How pathogenic bacteria can enter the body
Via Science Daily, a report on how Streptococcus pneumoniae, a relatively innocuous bacterium that can cause conjunctivitis, is able to increase in virulence by breaching our bodies defenses. Researchers at a division of Harvard Medical School recently published in the medical journal PLoSONE, and described a novel enzyme made by virulent isolates of this bacterium.
The human body has two broad classes of surfaces which face the external world; our skin and our mucous membranes. Skin represents a formidable barrier to microorganisms, as the dry and salty environment inhibits the growth of most pathogens. Additionally, the dense, dead outer layers act as a physical barrier to microbial penetration. Mucous membranes, such as those that line the conjunctiva of the eye, the oral cavity, the gastrointestinal tract, and many other sites, presents a moist, nutrient rich environment that would at first glance promote the growth of microorganisms. The secretion of mucus however presents as significant a barrier to entry as the dry layers of skin; consequently the active secretion of mucus is essential to prevent colonization by pathogenic microorganisms.
Mucus secretions are composed of two types of proteins called “mucins.” The sticky properties of mucin solutions trap microorganisms, and the cells which line the mucous membranes actively move trapped microbes before they can penetrate into tissue and cause disease. The researchers cultured virulent (or more able to cause disease) isolates of Streptococcus pneumoniae in the presence of mucin-secreting cells.
What they found was that these isolates of the bacterium were significantly more able to break down mucin in comparison to less-virulent isolates of the same organism. The assay that they used to identify the enzyme responsible for this property was very straightforward: the ability to release mucin from human cells was measured in bacterial protein samples, and the protein responsible for the activity was identified from the S. pneumoniae genome. The protein has been named ZmpC, and disease causing isolates of the bacterium possess the gene, while non-disease causing isolates do not.

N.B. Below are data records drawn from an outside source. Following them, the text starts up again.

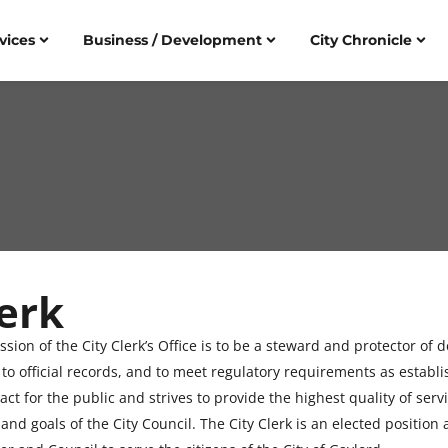
vices
Business / Development
City Chronicle
erk
ssion of the City Clerk’s Office is to be a steward and protector of
 to official records, and to meet regulatory requirements as establi
tact for the public and strives to provide the highest quality of se
and goals of the City Council. The City Clerk is an elected position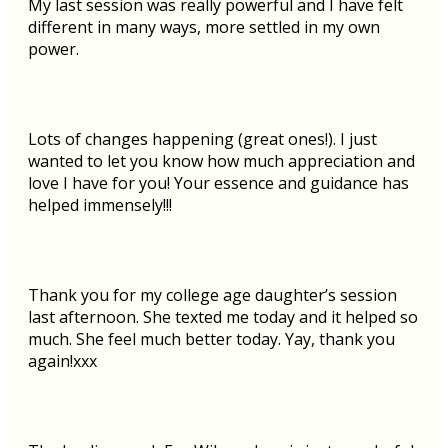
My last session was really powerful and I have felt
different in many ways, more settled in my own
power.
Lots of changes happening (great ones!). I just
wanted to let you know how much appreciation and
love I have for you! Your essence and guidance has
helped immensely!!!
Thank you for my college age daughter’s session
last afternoon. She texted me today and it helped so
much. She feel much better today. Yay, thank you
again!xxx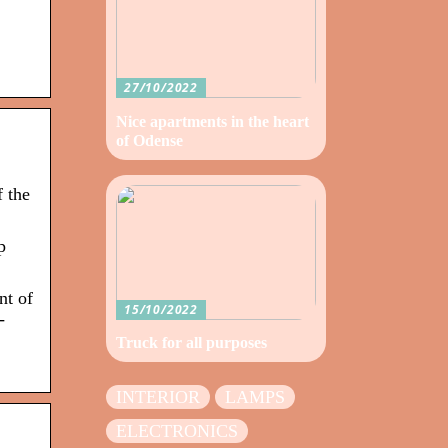
27/10/2022
Nice apartments in the heart
of Odense
 the
p
nt of
15/10/2022
-
Truck for all purposes
INTERIOR
LAMPS
ELECTRONICS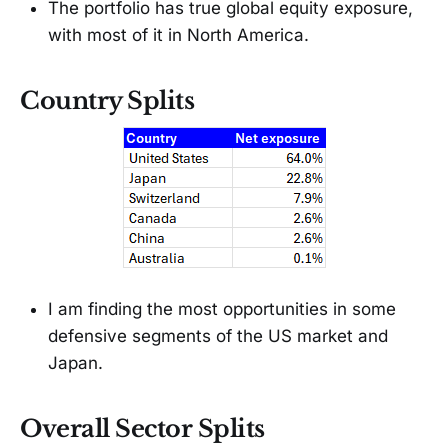
The portfolio has true global equity exposure,
with most of it in North America.
Country Splits
I am finding the most opportunities in some
defensive segments of the US market and
Japan.
Overall Sector Splits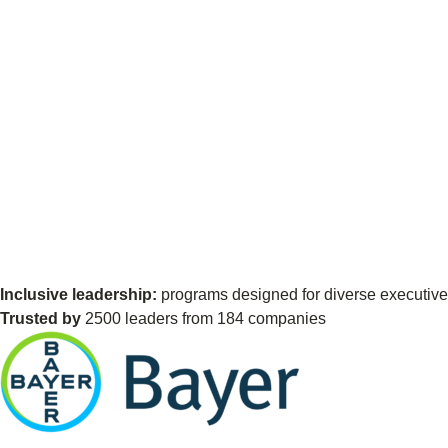
Inclusive leadership:
programs designed for diverse executives
Trusted by
2500 leaders from 184 companies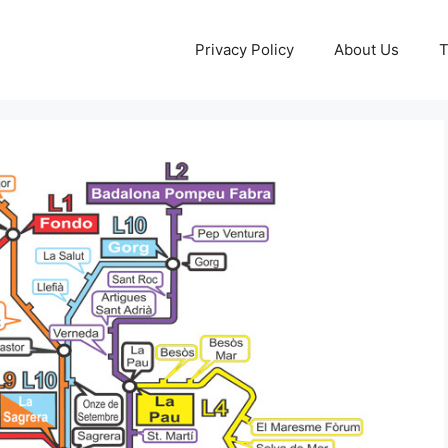
Privacy Policy
About Us
T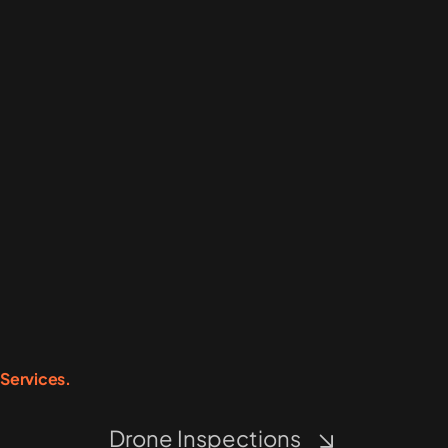
Services.
Drone Inspections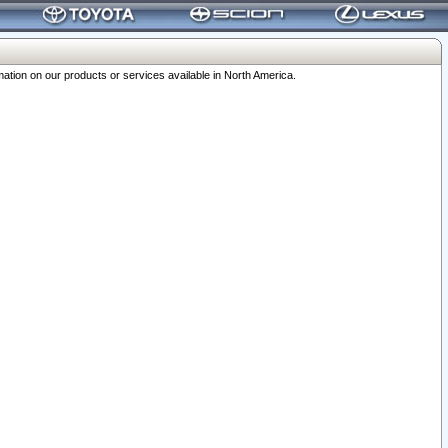
ation on our products or services available in North America.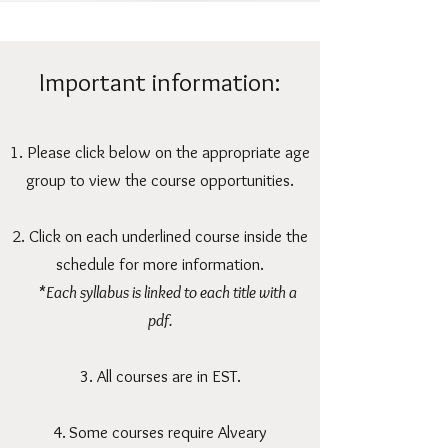
Important information:
1. Please click below on the appropriate age
group to view the course opportunities.
2. Click on each underlined course inside the
schedule for more information.
*Each syllabus is linked to each title with a
pdf.
3. All courses are in EST.
4.
Some courses require Alveary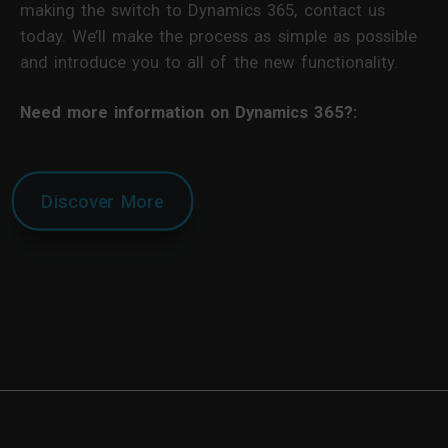
making the switch to Dynamics 365, contact us
today. We’ll make the process as simple as possible
and introduce you to all of the new functionality.
Need more information on Dynamics 365?:
Discover More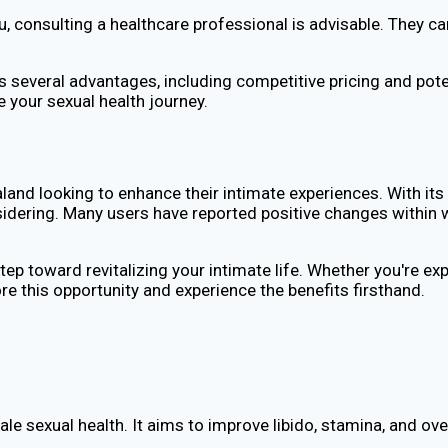
you, consulting a healthcare professional is advisable. They
 several advantages, including competitive pricing and pot
 your sexual health journey.
and looking to enhance their intimate experiences. With its 
dering. Many users have reported positive changes within we
 step toward revitalizing your intimate life. Whether you're
lore this opportunity and experience the benefits firsthand.
e sexual health. It aims to improve libido, stamina, and ov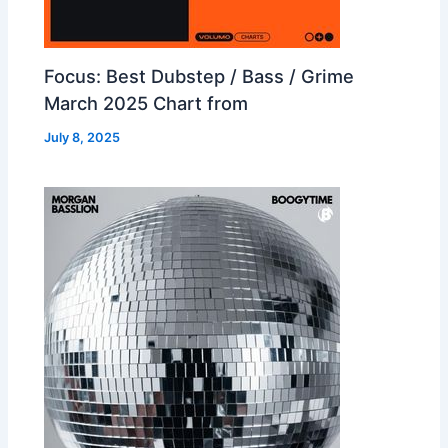
Focus: Best Dubstep / Bass / Grime
March 2025 Chart from
July 8, 2025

So the mechanism for virulence becomes easy to understand. The bacterium secretes an enzyme that breaks down the sticky mucin layers on our membranes, and is able to gain access to the tissue underneath it. This mechanism then provides a possible therapeutic approach to treating infections by these isolates. One could apply a competitive inhibitor which mimics how mucin binds to the active site on the ZmpC enzyme, preventing the ability of the organism to degrade the sticky barrier. Such a compound could easily be administered in aerosol form.